Autophone was the manufacturing arm of the British Home and Office Telephone Company, having a factory in Wimbledon. Before and just after the war they imported phones from T&N in Germany, but later they made (or at least assembled) a strange near-lookalike of the BPO Tele. 332. There is also a wall version of this telephone, with a steel case and a handset hanging down by the left.
PAX systems installed by the British Home & Office Telephone Company and its subsidiaries. The Crich Tramway Museum has one of the wall telephones.
Autophone of Wimbledon, south London in the 1950s and sold to their sister companies British Home & Office Telephone Company (BHOTCo), Birmingham Telephone Company (BTC), Dictograph Telephones Ltd and no doubt to others as well.
Body looked vaguely like 332 although the wall version was just a tin box with the handset hanging down to the left. Chassis was very cheap looking, with bought-in components.

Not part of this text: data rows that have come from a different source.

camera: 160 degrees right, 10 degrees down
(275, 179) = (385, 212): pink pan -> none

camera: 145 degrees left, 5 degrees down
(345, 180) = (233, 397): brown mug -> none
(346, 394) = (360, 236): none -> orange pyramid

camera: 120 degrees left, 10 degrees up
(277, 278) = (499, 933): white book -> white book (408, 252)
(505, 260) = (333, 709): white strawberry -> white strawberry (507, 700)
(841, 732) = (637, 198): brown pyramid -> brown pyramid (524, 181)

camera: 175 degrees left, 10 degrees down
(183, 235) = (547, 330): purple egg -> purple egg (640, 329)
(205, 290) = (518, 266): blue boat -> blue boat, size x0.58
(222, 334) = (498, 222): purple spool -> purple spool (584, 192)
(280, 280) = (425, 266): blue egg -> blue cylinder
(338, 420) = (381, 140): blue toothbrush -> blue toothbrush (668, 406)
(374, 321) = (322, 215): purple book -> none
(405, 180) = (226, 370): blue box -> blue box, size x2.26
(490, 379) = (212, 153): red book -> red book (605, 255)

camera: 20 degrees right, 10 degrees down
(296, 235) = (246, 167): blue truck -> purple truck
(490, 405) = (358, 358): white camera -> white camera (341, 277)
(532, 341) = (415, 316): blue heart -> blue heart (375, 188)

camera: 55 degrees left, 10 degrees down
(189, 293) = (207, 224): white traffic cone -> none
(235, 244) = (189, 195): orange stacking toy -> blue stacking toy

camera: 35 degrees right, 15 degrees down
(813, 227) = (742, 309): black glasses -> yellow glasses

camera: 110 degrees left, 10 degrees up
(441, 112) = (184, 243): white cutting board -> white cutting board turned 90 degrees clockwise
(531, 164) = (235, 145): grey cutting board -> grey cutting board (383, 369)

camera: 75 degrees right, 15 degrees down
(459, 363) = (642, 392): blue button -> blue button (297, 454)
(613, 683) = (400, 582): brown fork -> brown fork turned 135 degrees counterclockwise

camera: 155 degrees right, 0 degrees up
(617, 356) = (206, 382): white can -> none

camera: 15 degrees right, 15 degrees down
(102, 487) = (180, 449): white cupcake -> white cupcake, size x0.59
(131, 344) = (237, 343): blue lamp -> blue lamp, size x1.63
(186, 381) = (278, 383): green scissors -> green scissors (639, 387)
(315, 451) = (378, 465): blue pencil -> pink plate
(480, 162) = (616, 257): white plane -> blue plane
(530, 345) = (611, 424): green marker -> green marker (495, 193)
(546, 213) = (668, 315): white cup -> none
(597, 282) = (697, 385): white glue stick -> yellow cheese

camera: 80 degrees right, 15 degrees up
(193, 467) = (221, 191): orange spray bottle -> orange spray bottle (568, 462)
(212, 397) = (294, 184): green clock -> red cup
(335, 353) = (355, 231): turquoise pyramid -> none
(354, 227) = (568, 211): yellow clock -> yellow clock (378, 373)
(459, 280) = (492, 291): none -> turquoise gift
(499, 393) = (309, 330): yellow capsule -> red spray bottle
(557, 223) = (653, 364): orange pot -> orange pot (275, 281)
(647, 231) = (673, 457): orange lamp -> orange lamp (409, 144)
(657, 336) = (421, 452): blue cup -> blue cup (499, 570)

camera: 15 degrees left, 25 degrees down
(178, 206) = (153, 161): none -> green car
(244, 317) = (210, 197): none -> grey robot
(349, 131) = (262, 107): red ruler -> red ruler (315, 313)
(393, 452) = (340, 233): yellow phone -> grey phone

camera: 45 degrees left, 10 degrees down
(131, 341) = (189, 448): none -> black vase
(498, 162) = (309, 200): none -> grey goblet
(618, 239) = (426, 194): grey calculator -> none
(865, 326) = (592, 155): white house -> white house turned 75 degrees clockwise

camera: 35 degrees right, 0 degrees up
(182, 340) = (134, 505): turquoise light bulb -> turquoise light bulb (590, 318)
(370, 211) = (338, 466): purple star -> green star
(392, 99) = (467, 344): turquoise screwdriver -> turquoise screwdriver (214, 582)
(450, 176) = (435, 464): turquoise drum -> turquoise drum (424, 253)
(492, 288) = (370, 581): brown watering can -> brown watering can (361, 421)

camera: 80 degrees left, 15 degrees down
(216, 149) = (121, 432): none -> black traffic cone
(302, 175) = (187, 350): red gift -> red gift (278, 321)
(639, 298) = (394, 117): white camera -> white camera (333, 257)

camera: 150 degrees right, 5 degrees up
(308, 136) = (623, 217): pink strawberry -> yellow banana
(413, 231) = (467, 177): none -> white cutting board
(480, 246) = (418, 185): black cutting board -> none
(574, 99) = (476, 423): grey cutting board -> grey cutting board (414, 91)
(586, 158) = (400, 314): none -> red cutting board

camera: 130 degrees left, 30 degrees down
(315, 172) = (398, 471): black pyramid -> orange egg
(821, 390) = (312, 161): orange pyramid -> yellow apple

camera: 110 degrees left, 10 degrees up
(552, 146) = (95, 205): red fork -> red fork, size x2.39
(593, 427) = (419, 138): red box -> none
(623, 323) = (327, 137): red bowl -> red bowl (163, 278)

The handset looks almost like the BPO 164 design, with an elasticated plaited handset cord. The microphone cup was fixed with three screws at 120 degrees rather than the spring clips of the BPO 164 design; these screws always worked loose. Transmitter and Receiver capsules were imported from Germany, as was the induction coil on the chassis. Dial was usually a copy of the ATE 24C with a finger wheel made out of very thin (and shiny) pressed steel. Some models had a German-made dial with a black bakelite finger wheel made by T&N or DFG in Germany (the group imported a lot of parts from Germany).
Wall models of this telephone seem always to have had the Bakelite dial.
This telephone seems to be universally loathed by collectors but it is a novelty and uncommon today. These phones and exchange systems were bought by customers who could not afford anything better; they really were the cheapest option!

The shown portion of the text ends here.